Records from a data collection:

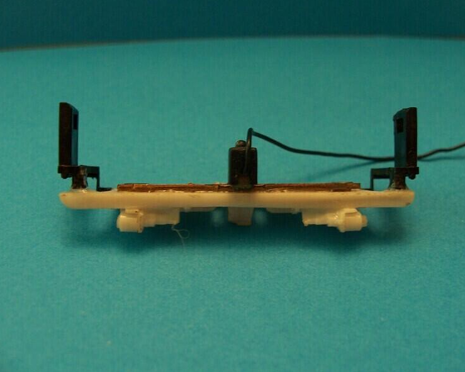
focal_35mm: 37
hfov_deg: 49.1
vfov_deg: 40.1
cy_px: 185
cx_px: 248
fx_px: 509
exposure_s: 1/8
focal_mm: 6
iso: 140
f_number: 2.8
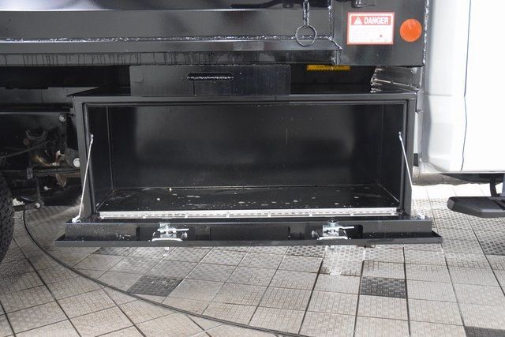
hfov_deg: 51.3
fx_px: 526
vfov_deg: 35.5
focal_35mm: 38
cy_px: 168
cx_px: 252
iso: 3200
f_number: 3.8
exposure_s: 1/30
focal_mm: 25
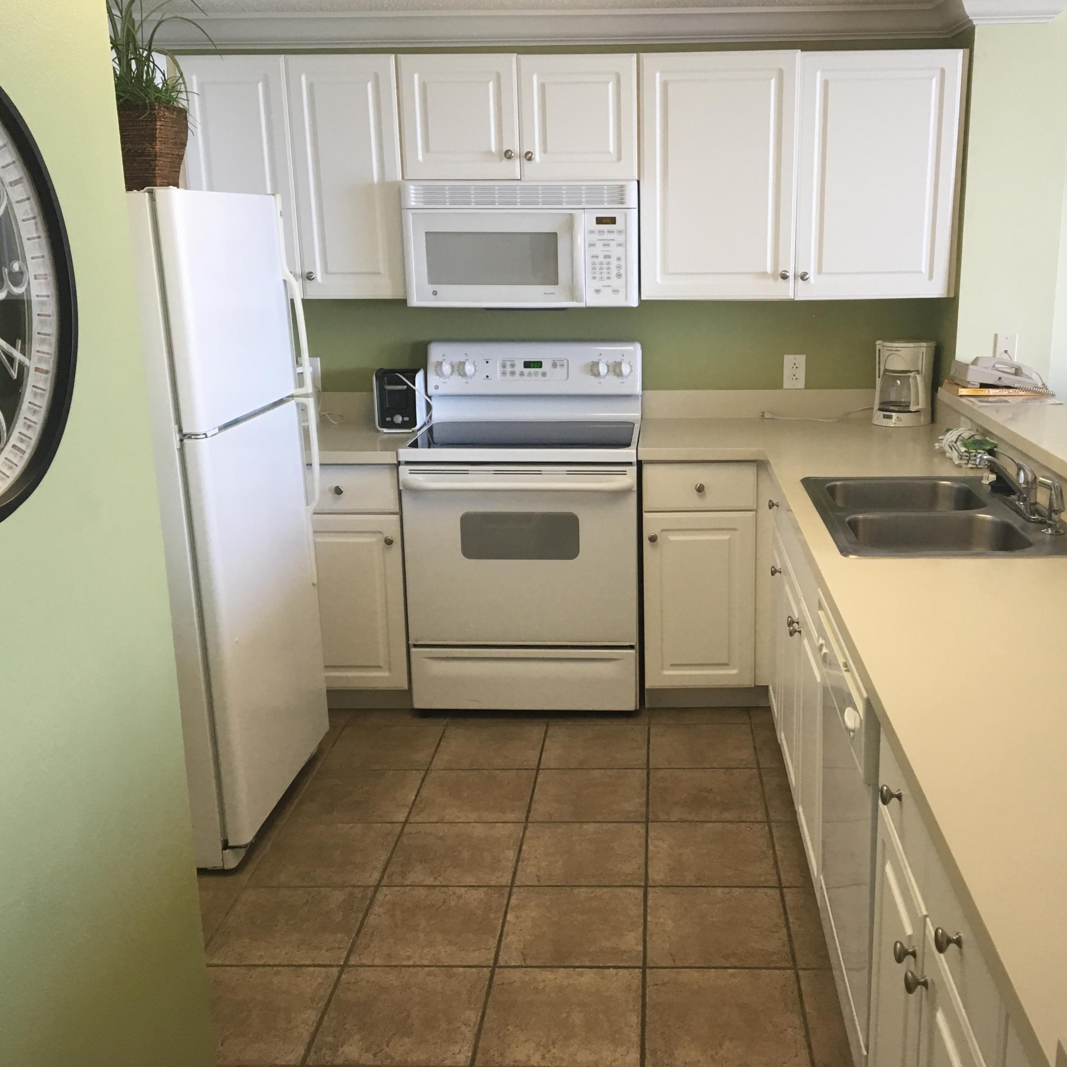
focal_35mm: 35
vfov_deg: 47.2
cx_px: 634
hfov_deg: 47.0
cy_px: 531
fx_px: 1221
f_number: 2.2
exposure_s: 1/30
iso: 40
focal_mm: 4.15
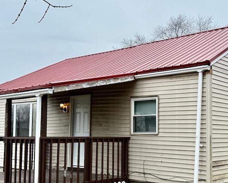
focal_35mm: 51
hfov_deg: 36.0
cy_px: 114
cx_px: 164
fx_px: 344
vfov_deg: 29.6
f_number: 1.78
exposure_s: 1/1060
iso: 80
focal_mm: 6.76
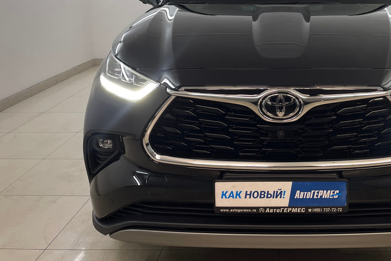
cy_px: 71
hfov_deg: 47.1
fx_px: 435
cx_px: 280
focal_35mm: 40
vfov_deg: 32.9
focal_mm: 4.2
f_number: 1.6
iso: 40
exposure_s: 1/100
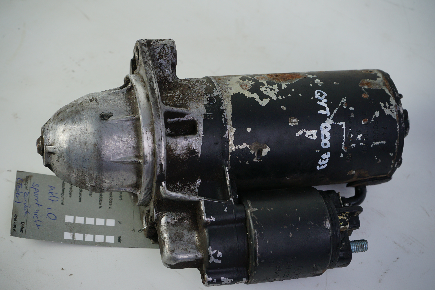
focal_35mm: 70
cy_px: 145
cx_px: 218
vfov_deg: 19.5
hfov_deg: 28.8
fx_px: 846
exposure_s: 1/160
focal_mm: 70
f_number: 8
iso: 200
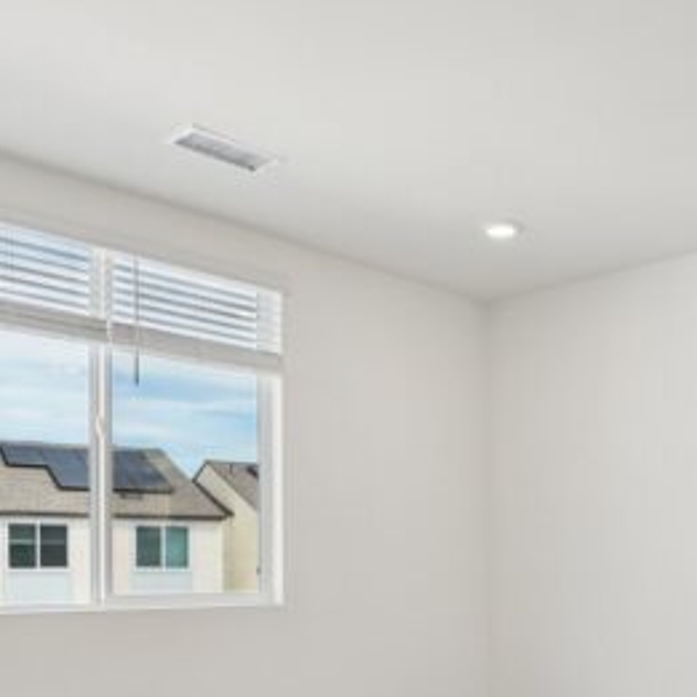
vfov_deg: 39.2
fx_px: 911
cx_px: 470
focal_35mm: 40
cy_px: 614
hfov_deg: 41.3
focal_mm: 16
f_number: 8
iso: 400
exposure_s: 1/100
==
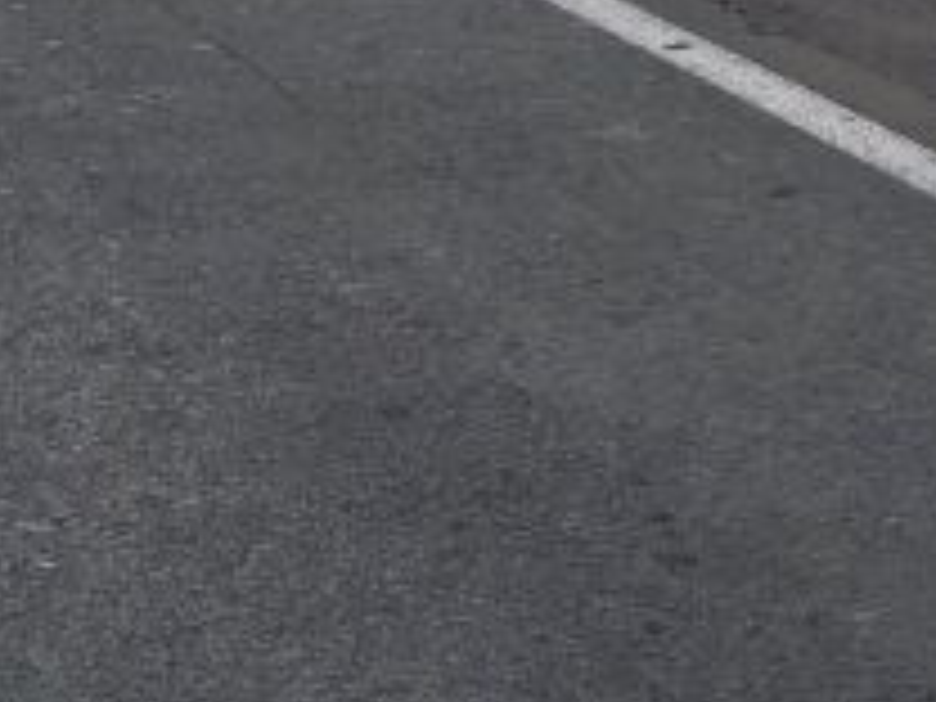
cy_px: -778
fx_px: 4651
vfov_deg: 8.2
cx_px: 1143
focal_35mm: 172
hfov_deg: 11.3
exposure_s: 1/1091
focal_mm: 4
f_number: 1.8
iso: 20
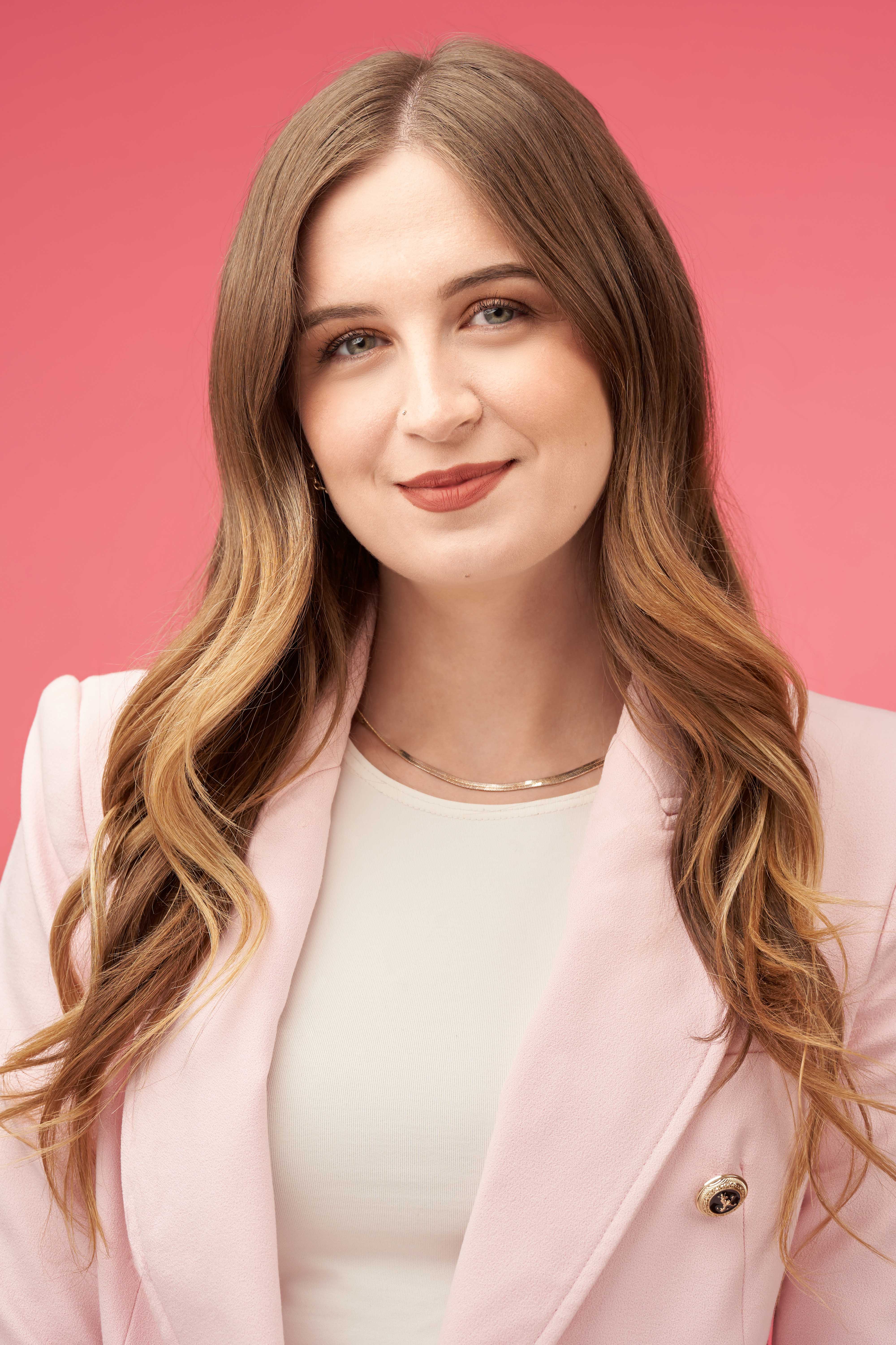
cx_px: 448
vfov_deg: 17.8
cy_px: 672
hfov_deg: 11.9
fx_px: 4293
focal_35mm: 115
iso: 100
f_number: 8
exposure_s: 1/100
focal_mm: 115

**Task to carry out:** Please print the lines above word for word, starting at the one with "cy_px: -778" and ending at the one with "focal_mm: 115", both included, and without any picture.

**Result for this exercise:**
cy_px: -778
fx_px: 4651
vfov_deg: 8.2
cx_px: 1143
focal_35mm: 172
hfov_deg: 11.3
exposure_s: 1/1091
focal_mm: 4
f_number: 1.8
iso: 20
cx_px: 448
vfov_deg: 17.8
cy_px: 672
hfov_deg: 11.9
fx_px: 4293
focal_35mm: 115
iso: 100
f_number: 8
exposure_s: 1/100
focal_mm: 115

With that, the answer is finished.